Accordingly, we are limited to general contract principles in construing the agreement of the parties. In this light we hold the impounds paid by Marsh to Home Federal are held in trust, but that Marsh and those in his class authorized Home Federal to place the money in the general fund and use it without having to pay compensation for that use, i.e., without interest.

Judgment affirmed.

Brown (Gerald), P. J., and Ault, J., concurred.

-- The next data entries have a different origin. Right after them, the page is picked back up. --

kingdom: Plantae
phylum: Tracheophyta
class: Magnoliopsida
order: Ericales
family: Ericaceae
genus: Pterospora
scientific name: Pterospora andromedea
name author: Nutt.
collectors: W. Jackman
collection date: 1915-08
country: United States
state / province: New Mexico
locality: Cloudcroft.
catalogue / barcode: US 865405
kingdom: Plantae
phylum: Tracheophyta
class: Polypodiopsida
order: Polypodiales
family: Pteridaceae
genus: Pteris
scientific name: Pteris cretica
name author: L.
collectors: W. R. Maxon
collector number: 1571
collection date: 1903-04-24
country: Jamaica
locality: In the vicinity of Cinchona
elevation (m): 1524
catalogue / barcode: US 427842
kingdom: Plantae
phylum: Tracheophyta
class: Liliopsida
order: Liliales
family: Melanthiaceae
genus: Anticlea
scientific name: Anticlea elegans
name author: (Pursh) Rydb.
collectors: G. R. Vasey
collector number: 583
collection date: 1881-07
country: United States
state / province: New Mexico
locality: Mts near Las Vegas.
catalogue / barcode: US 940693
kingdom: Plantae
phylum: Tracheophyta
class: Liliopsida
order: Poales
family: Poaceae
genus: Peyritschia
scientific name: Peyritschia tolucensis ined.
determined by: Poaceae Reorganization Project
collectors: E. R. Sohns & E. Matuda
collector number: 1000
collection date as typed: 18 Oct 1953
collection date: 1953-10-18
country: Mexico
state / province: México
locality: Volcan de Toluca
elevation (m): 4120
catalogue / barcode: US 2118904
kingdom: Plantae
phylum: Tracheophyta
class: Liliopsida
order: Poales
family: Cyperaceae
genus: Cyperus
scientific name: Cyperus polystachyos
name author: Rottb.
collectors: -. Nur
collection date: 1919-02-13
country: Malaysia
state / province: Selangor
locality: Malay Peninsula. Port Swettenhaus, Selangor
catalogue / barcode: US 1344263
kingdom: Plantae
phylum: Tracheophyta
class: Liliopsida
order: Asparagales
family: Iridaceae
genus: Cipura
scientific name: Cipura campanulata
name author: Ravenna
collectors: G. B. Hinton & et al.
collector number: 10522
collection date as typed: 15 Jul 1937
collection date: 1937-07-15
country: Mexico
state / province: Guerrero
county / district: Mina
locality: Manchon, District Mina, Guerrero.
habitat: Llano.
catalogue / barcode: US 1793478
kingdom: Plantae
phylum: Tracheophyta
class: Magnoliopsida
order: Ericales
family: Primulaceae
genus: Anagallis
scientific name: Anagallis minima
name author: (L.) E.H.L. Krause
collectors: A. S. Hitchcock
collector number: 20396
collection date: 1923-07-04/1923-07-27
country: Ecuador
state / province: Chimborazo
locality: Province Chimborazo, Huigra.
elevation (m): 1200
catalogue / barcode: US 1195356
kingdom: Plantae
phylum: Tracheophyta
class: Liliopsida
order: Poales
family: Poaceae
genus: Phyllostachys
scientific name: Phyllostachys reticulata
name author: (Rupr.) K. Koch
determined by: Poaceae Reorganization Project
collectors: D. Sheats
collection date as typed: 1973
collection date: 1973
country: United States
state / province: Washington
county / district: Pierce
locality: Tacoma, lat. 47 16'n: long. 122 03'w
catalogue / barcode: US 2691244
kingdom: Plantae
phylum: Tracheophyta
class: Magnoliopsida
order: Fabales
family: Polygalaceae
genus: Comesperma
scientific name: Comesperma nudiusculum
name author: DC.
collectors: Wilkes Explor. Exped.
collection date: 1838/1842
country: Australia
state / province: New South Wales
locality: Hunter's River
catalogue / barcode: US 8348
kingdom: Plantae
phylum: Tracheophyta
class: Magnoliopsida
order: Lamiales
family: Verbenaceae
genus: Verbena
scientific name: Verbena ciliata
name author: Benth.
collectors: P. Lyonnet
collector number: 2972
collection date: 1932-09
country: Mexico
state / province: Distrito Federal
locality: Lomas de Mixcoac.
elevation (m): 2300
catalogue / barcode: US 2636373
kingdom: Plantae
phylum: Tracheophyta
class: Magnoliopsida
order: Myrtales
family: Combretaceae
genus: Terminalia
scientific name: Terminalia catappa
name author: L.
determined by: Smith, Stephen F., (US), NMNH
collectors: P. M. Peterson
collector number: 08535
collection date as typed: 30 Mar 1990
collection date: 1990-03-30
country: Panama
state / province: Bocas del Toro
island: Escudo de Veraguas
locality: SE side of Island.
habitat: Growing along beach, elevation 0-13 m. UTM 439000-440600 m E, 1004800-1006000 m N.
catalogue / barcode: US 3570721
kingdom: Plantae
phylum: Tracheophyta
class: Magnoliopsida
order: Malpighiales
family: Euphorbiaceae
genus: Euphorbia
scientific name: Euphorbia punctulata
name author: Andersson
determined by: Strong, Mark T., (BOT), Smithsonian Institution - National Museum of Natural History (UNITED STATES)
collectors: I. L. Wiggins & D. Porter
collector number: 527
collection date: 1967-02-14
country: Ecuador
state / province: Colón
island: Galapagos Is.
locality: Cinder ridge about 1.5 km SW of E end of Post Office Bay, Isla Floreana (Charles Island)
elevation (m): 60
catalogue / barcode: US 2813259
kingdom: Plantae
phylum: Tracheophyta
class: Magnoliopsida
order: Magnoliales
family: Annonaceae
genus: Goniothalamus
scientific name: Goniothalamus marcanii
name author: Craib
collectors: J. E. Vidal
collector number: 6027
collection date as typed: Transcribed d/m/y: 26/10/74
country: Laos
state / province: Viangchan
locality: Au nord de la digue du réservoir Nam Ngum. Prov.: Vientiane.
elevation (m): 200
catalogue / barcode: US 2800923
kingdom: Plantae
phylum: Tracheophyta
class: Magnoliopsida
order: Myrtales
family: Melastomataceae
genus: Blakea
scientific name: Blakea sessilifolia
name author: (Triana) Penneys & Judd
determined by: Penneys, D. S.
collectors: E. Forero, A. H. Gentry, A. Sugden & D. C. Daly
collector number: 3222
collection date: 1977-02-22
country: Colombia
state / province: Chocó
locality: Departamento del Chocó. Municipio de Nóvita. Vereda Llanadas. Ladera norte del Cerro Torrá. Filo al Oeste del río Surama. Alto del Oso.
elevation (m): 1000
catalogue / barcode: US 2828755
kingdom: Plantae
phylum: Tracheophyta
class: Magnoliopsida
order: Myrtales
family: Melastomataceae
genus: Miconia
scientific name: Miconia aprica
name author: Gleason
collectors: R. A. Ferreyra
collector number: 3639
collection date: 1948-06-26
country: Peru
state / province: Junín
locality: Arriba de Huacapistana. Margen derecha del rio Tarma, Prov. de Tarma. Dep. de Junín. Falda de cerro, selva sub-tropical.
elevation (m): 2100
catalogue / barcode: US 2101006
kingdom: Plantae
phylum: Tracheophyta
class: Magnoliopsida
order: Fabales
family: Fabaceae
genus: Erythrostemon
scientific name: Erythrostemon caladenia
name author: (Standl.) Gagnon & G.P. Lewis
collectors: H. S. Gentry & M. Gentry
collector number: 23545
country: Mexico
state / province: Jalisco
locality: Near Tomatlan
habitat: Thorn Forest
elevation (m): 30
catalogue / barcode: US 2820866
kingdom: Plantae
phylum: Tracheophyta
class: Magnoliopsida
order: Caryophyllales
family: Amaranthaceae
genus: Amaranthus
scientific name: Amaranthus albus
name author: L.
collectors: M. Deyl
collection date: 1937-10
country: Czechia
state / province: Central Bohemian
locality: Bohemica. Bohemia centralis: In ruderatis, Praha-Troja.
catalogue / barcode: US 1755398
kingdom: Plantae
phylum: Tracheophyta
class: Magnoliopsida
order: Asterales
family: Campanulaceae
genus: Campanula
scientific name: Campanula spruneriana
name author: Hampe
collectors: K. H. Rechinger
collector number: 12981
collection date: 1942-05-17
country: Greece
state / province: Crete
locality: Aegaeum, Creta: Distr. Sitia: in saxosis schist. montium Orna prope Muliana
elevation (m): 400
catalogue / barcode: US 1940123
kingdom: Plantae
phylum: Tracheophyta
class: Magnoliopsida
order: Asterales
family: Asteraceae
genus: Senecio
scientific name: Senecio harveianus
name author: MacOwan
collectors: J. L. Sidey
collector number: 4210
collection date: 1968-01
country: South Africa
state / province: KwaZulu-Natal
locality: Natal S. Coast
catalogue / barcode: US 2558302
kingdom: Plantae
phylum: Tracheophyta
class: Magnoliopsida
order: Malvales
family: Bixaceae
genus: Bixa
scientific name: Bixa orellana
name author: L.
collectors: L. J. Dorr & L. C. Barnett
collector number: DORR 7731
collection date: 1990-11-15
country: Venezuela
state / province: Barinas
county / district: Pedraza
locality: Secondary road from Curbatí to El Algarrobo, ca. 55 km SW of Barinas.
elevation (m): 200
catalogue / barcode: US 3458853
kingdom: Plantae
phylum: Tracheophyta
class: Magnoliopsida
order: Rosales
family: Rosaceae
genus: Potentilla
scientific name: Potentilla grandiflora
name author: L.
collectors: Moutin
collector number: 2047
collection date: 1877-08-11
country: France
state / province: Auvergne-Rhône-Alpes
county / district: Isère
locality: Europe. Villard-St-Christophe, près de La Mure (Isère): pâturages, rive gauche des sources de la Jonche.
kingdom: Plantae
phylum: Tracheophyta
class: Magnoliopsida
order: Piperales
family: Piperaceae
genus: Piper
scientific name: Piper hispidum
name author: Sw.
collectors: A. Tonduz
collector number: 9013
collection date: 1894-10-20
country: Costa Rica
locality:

A petition for a rehearing was denied February 14, 1977, and appellant’s petition for a hearing by the Supreme Court was denied April 28, 1977. Bird, C. J., was of the opinion that the petition should be granted. 
      
      The hearing on the summary judgment motion pertained to only two counts of the complaint. However, Marsh stipulated to the court’s granting summary judgment as to two remaining counts in his complaint alleging a conspiracy to either negligently or willfully fail to wisely invest trust funds in breach of fiduciary duty, or to invest the funds at all.
     
      
      The class action was originally filed against numerous savings and loan associations in California but before summary judgment was determined the class was ordered limited to homeowner borrowers of Home Federal.
     
      
      Before the court agreed to receive the issues by way of summary judgment the court made careful inquiry if there was other evidence available which might shed light on the intent of the parties and it was agreed the documents provided the only evidence available.
     
      
      “Where the bank undertakes to pay interest on the deposit, it is clearly the intention of the parties that the bank should have the use of the money, and that it becomes a debtor and not a trustee. Interest is paid for the use of money, and the bank would hardly undertake to pay interest unless it were to have the use of the money. There is, however, some authority to the effect that a trust is created in spite of the fact that the bank agrees to pay interest.” (5 Scott, Trusts § 530, p. 3685; fns. omitted.)
     
      
      . . Such installments shall be equal to the estimated premium or premiums for such insurance and taxes and assessments next due (all as estimated by Beneficiary without responsibility for accuracy of said estimated monthly installments), less all installments already paid therefor, divided by the number of months that are to elapse before one month prior to the date when such premium or premiums and taxes and assessments will become delinquent....” (Deed of Trust, ¶ 8.)
     
      
      “ ‘Escrow’ means any transaction wherein one person, for the purpose of effecting the . . . transfer... of real or personal property to another . .. delivers any .. . money ... or other thing of value to a third person to be held by such third person until the happening of a specified event or . . . prescribed condition, when it is then to be delivered by such third person to [an]... obligee-” (Fin. Code, § 17003; italics added.)
     
      
      In Carpenter v. Suffolk Franklin Savings Bank (1976) — Mass. — [346 N.E.2d 892], the reviewing court decided the same case on its merits and held there was no express, resulting or constructive trust.